- **TASK DETAILS**:
Please transcribe every entry below exactly, without including the pictures.

(Dataset entries)
- Opening Delimiter -

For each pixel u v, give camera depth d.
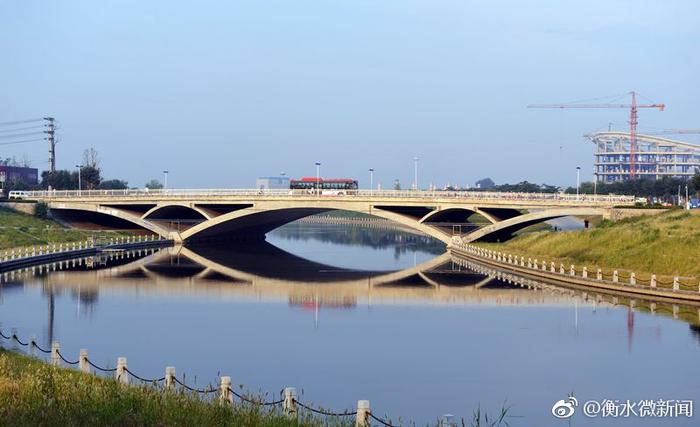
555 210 118.06
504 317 65.50
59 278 91.81
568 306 70.12
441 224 140.12
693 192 196.38
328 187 165.00
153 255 126.81
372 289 86.31
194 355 51.34
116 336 57.41
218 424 27.36
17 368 37.94
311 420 29.59
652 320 61.75
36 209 144.88
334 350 53.34
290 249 153.75
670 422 37.12
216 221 141.25
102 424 26.78
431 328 61.47
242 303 75.31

- Closing Delimiter -

- **TASK ANSWER**:
For each pixel u v, give camera depth d.
555 210 118.06
504 317 65.50
59 278 91.81
568 306 70.12
441 224 140.12
693 192 196.38
328 187 165.00
153 255 126.81
372 289 86.31
194 355 51.34
116 336 57.41
218 424 27.36
17 368 37.94
311 420 29.59
652 320 61.75
36 209 144.88
334 350 53.34
290 249 153.75
670 422 37.12
216 221 141.25
102 424 26.78
431 328 61.47
242 303 75.31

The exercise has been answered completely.